PHOTO
BAGNOREGIO – “Civita Luogo del pensare” rende omaggio al giudice che sfidò la mafia Antonino Scopelliti. L’appuntamento è per sabato 24 giugno in piazza San Donato alle 21.
A raccontare dell’uomo e del magistrato la figlia Rosanna in un incontro dal titolo ‘Mio padre Antonino, storia di un magistrato non ucciso dalla mafia’.
Recentemente la figura del giudice, che ha trascorso la vita a combattere terrorismo e criminalità organizzata, è stata raccontata nel podcast realizzato dal giornalista Massimo Brugnone. Tra le varie voci che costruiscono l’intreccio narrativo quella della figlia appunto.
La paura più grande che Antonino Scopelliti provava era probabilmente quella che qualcuno potesse fare del male alla donna che amava e a quella figlia nata nel 1983 che aveva tenuto nascosta anche ai propri fratelli e ai propri genitori.

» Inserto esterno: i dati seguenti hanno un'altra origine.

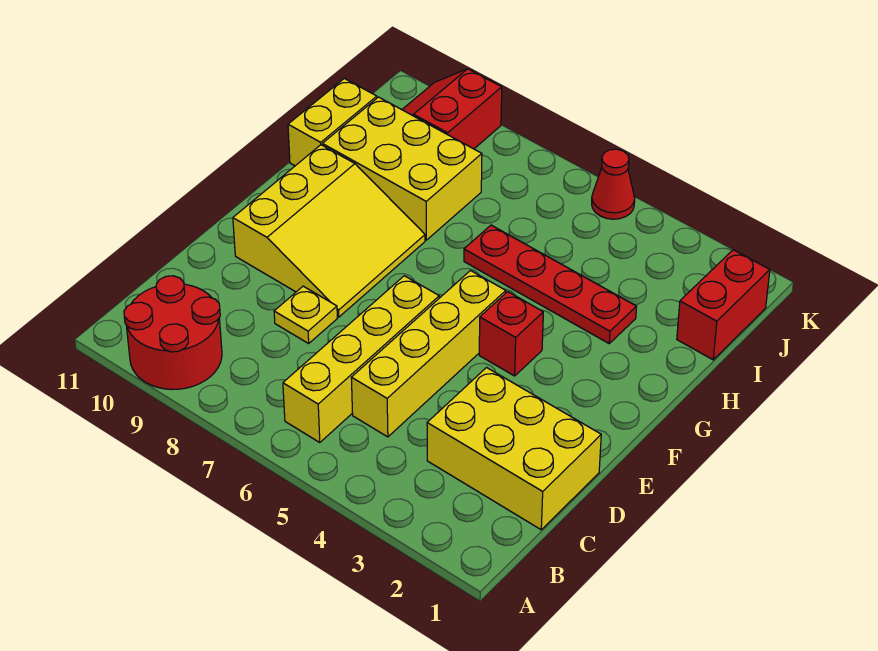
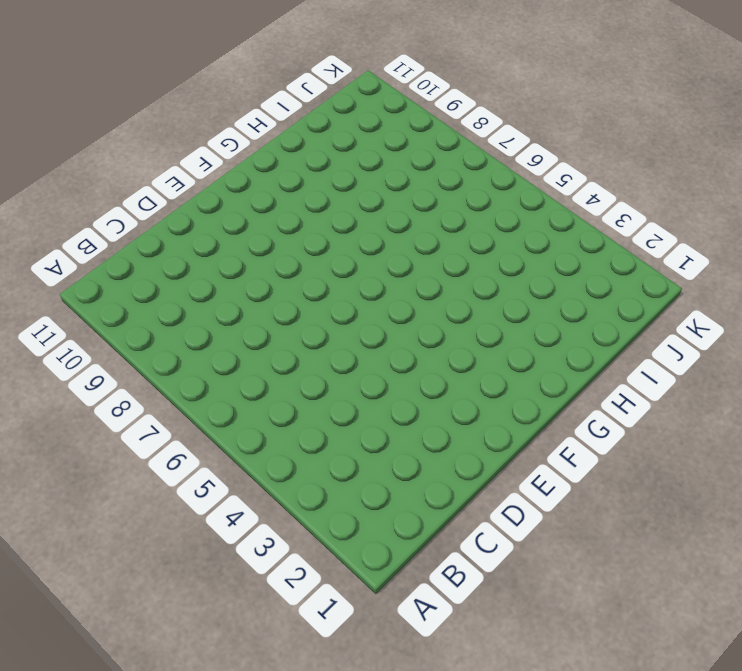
none -> red round brick A9:B10 level 1
none -> yellow brick B6:E6 level 1
none -> yellow brick C1:D3 level 1

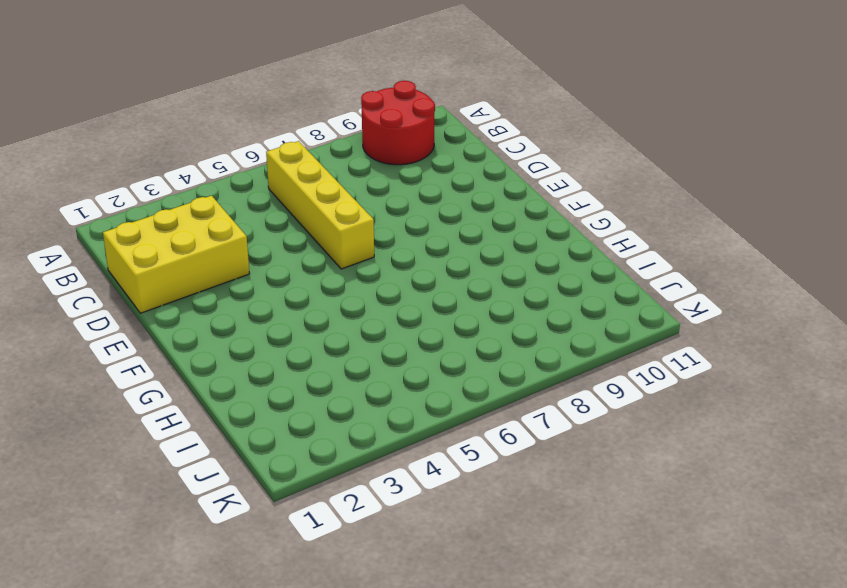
none -> yellow brick C5:F5 level 1
none -> yellow plate D8 level 1
none -> yellow slope E8:G10 level 1 top 10

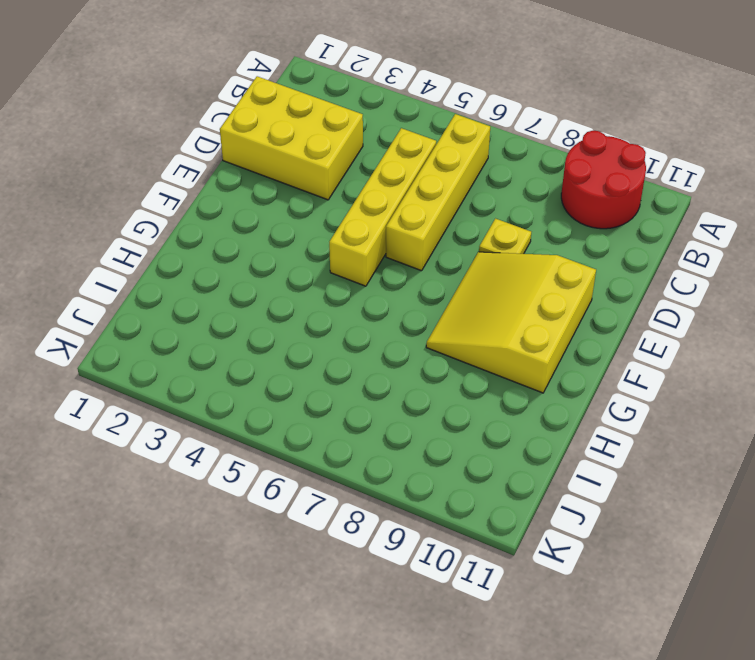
none -> red brick F4 level 1
none -> red plate H3:H6 level 1
none -> yellow brick H8:I10 level 1

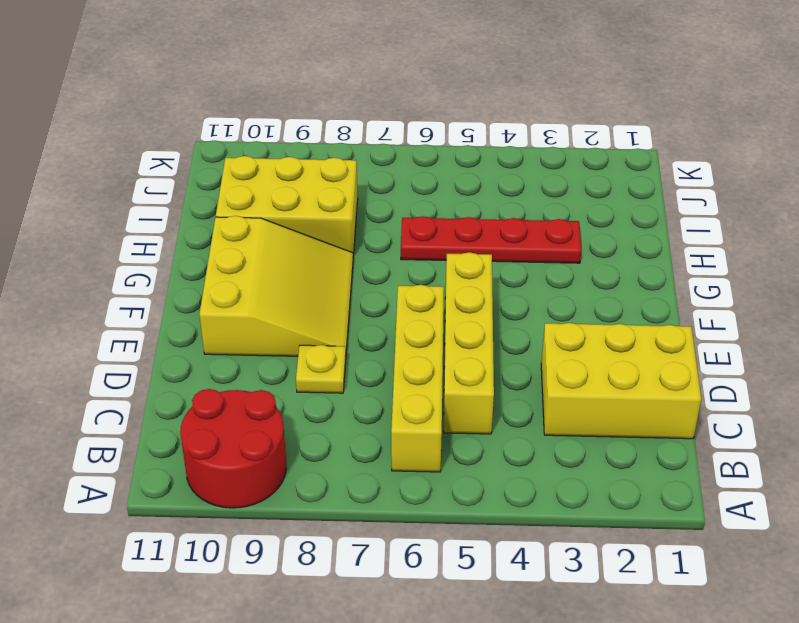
none -> red brick F4 level 1
none -> yellow brick H11:I11 level 1
none -> red brick I1:J1 level 1

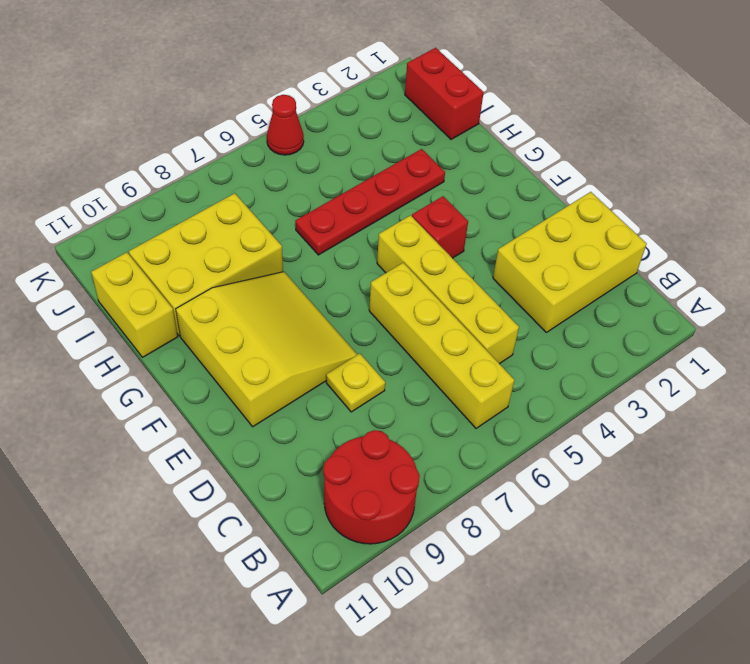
none -> red slope J9:K10 level 1 top 9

Ed è proprio per paura di possibili ritorsioni che Scopelliti si sposò e fece annullare il matrimonio, affinché la relazione non risultasse dalle carte. «Sapeva di essere in pericolo – racconta Rosanna -. Giravo in una valigia rossa e a Reggio giravo in una cassetta di pomodori», racconta nel podcast Rosanna Scopelliti che ricorda di aver appreso della tragica morte del padre dal telegiornale: «La prima reazione che ho avuto è stata la negazione». Rosanna Scopelliti racconta poi di un vero e proprio “Protocollo valigia rossa” quando era in presenza del padre: «Davanti agli altri dovevo fare finta di non conoscerlo». A Scopelliti era stata affidata l’accusa davanti alla Corte di Cassazione del maxi processo contro la mafia siciliana imbastito da Giovanni Falcone. Venne ucciso il 9 di agosto del 1991, mentre era in vacanza in Calabria, sua terra d’origine. La sua è anche la storia di un delitto irrisolto, ma soprattutto di un uomo, un cultore del diritto. Un giudice di Cassazione che con la sua mente raffinata per il diritto, con la sua fermezza, con la sua caratura morale, con le sue capacità, faceva paura a tante persone. Non soltanto alle organizzazioni mafiose.